> _EXERCISES_:
1/ Decide whether each statement below agrees with the summer reading list of books by Native writers. For each of (a), (b) and (c), answer yes or no and quote the deciding words from the list.
(a) Debbie Reese's rant complained that Sherman Alexie is the only Native writer most people know of.
(b) In The Marrow Thieves, the donor survives the marrow extraction process.
(c) The writer has always liked Twitter.
2/ According to the summer reading list of books by Native writers, what ability has the average person in the world of The Marrow Thieves lost?
3/ Write the next part of the summer reading list of books by Native writers, picking up after its final sentence.

(SOURCE DOCUMENT Opens)

Summer Reading List: Great Books by Native Writers

I used to really hate Twitter, but I’ve warmed up to it now that I’ve realized what a wonderful source of book recommendations it is. (Coincidentally, my local bookstore recently posted an uptick in profits after years of disappointing sales. I’m not saying that’s *entirely* the result of my discovering how to find my next great read on Twitter, but I’m certain it didn’t hurt.)

This morning I came across an excellent rant by Debbie Reese (@debreese) bemoaning the fact that Sherman Alexie is the only Native writer most people have ever heard about, when in fact there are hundreds of great Native writers out there.

She conveniently included several books in her rant, many of which I’ve now added to my perilously tall To-Read pile. I thought I’d share a couple of them with you, in case you also would like to add them to yours.

The Marrow Thieves by Cherie Dimaline

Marrow Thieves

Cherie Dimaline’s The Marrow Thieves is set in a world devastated by global warming. The average person in Dimaline’s world has been so scarred by the harsh environment that they have lost the ability to dream. The dreamless ones are slowly, inexorably going mad.

Only North America’s Indigeneous People have retained the ability to dream. The key to their dreaming, and thus presumably the cure, lies in their bone marrow. Marrow factories have been set up around the country to extract the marrow and distill it into a cure that the world desperately needs. The catch is the extraction process kills the donor. Understandably, few donate their marrow willingly.

(SOURCE DOCUMENT Closes)
(DATA Opens)

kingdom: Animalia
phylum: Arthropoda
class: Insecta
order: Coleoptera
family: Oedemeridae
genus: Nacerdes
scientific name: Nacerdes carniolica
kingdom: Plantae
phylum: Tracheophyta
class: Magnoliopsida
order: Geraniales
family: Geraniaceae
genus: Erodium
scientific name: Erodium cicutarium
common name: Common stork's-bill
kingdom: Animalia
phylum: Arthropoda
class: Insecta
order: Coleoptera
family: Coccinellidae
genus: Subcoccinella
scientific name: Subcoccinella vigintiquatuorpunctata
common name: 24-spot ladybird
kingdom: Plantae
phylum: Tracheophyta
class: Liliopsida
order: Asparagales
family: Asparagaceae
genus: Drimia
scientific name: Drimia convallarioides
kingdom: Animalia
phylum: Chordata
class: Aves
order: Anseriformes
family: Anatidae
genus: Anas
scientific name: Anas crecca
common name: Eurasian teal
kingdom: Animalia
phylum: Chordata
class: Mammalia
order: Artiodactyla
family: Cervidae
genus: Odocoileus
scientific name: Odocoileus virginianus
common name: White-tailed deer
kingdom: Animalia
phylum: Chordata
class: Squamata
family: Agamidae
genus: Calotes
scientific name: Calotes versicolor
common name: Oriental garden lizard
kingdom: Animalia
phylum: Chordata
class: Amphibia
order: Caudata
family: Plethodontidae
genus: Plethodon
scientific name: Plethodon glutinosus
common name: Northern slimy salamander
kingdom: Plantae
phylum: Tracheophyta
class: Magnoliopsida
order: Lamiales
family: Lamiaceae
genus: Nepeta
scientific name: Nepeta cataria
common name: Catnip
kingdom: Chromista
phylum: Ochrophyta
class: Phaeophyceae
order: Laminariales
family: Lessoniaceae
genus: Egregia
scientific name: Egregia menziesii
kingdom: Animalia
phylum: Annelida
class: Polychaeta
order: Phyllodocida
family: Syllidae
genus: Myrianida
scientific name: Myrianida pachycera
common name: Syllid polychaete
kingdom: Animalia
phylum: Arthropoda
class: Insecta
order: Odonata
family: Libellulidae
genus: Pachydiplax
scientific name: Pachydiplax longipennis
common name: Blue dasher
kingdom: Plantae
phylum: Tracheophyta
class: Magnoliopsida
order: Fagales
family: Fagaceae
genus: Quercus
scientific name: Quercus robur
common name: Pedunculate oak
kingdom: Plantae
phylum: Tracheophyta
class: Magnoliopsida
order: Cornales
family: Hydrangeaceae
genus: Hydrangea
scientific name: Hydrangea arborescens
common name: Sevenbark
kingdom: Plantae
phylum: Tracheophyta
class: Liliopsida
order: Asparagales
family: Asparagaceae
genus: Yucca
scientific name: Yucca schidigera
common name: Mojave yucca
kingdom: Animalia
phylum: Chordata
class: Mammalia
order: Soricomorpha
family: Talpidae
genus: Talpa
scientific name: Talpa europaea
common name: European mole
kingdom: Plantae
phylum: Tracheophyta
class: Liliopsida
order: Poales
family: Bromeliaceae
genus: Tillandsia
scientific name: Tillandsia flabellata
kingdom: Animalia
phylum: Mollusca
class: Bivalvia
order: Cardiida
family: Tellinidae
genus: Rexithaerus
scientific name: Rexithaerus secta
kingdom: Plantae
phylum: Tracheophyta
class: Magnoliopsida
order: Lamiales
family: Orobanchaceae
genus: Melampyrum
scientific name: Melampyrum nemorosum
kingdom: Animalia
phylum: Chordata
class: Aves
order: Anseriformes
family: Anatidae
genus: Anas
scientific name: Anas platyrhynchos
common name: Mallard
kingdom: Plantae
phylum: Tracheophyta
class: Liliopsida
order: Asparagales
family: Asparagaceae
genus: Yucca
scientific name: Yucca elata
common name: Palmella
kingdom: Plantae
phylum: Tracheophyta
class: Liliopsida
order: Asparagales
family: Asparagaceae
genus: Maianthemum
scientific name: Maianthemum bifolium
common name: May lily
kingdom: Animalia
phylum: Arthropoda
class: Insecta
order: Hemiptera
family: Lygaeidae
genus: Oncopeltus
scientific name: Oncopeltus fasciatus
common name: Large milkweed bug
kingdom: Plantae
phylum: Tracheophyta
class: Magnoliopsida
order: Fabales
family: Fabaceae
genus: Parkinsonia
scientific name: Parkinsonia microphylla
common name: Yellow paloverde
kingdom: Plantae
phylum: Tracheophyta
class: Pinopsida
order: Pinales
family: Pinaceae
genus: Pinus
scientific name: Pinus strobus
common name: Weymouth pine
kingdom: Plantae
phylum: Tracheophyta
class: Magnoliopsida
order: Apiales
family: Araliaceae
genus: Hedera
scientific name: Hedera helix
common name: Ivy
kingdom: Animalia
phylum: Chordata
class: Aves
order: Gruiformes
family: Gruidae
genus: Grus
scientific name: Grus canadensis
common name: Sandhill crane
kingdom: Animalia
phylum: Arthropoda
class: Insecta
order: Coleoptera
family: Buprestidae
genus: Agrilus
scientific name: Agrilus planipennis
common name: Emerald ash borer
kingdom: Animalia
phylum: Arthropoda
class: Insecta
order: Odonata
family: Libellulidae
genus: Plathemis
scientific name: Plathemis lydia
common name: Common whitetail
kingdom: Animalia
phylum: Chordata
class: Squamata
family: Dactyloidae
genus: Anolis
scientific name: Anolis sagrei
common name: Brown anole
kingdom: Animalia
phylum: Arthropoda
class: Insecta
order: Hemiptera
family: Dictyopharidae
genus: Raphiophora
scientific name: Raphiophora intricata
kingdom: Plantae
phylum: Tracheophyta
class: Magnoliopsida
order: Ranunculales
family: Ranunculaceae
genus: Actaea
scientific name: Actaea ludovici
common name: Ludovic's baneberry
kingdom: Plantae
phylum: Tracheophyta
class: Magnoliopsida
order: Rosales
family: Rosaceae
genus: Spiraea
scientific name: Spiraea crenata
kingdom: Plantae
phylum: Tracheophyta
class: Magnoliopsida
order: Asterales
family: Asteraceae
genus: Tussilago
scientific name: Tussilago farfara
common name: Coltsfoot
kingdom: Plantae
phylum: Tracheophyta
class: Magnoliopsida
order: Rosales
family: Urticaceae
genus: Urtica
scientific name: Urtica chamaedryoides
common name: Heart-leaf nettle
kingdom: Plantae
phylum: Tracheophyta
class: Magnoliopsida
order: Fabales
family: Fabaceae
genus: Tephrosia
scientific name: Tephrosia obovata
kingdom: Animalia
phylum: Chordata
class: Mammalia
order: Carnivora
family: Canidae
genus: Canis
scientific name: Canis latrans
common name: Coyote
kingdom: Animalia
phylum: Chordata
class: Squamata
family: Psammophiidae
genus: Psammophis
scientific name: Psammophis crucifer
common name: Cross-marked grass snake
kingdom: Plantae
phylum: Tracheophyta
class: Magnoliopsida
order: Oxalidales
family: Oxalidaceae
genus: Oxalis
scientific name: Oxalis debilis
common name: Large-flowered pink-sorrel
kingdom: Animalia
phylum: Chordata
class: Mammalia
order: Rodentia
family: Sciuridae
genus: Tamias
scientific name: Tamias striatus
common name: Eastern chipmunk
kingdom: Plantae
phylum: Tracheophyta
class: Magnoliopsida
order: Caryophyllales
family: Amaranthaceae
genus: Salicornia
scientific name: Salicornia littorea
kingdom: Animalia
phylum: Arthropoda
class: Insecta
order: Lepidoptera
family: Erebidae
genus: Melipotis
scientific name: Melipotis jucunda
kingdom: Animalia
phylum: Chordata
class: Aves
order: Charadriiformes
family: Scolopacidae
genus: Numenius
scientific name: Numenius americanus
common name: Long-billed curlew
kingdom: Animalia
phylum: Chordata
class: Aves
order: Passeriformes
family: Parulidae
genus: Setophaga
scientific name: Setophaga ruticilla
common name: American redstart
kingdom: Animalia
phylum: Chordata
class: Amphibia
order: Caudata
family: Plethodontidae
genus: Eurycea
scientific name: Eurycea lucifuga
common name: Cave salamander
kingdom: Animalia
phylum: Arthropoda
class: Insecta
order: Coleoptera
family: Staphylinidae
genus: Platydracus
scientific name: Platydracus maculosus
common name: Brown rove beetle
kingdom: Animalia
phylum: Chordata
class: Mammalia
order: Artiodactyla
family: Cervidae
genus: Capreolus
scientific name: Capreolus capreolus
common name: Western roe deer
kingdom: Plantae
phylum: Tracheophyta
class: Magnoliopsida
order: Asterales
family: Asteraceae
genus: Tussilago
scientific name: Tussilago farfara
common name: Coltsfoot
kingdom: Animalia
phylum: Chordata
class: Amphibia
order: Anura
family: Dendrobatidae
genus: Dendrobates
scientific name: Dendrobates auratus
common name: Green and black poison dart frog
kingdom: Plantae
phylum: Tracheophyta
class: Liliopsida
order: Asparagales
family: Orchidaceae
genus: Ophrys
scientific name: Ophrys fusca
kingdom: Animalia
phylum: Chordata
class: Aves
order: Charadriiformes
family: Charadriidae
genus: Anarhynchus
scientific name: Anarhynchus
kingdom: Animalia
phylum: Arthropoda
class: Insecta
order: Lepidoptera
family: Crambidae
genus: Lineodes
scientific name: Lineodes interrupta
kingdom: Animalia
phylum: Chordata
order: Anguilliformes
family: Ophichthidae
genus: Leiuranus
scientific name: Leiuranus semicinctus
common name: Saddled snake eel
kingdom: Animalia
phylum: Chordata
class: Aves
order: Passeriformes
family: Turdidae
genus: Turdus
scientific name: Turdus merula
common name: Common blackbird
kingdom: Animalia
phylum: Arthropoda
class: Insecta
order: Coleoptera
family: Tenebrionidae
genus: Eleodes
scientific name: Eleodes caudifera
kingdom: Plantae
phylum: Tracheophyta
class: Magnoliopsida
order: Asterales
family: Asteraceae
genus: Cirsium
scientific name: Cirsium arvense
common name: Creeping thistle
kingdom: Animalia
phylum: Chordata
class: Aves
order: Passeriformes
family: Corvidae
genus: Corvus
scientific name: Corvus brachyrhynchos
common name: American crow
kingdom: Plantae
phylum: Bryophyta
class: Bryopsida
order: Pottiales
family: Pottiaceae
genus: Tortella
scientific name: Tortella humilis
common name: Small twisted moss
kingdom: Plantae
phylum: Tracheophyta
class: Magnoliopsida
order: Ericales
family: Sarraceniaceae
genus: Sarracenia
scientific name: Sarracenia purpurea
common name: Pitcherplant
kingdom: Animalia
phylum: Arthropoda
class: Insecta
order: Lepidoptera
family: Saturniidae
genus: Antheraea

(DATA Closes)

> _PER-TASK OUTPUTS_:
1/
(a) Yes: "bemoaning the fact that Sherman Alexie is the only Native writer most people have ever heard about"
(b) No: "The catch is the extraction process kills the donor."
(c) No: "I used to really hate Twitter"

2/ The average person has lost the ability to dream.

3/
The Marrow Thieves tells the story of a fifteen-year-old boy and his companions as they struggle for survival in a world conspiring to kill them. The Marrow Thieves will be available September 1, 2017.

While I wait, I think I’ll dip into Cherie Dimaline’s previous novel, The Girl Who Grew a Galaxy.

The Plague of Doves by Louise Erdrich

PlagueofDoves

The first of three novels in an award-winning trilogy, The Plague of Doves describes how a set of unsolved murders have shaped life in Pluto, North Dakota. Generations have passed since a white family in Pluto was murdered and Native Americans from the nearby Ojibwe reservation were falsely accused and hung for it, yet the after shocks of that miscarriage of justice still ripple through this small town.

Over those generations, descendants of the innocent Native Americans and the whites who lynched them have intermarried, creating a complex blend of relationships that Erdrich uses to explore the “river of our existence.”

Of course, there’s hundreds more

Even @debreese’s twitter stream includes too many books for me to write up in this post. There are horror stories, contemporary short stories, historical fiction novels, graphic novels, and books for children of all ages by writers like Tim Tingle, Dawn Dumont, and Stephen Graham Jones.

While you’re browsing Twitter, be sure to stop by#HonouringIndigenousWriters, a hashtag established by Daniel Heath Justice (@justicedanielh) in 2016. Justice used the hashtag to tweet about a different author every day, starting January 1, 2016. By December 31, he had built a list of 366 writers across all genres.

What about you? Do you have a favorite Native writer you’d like to tell the world about?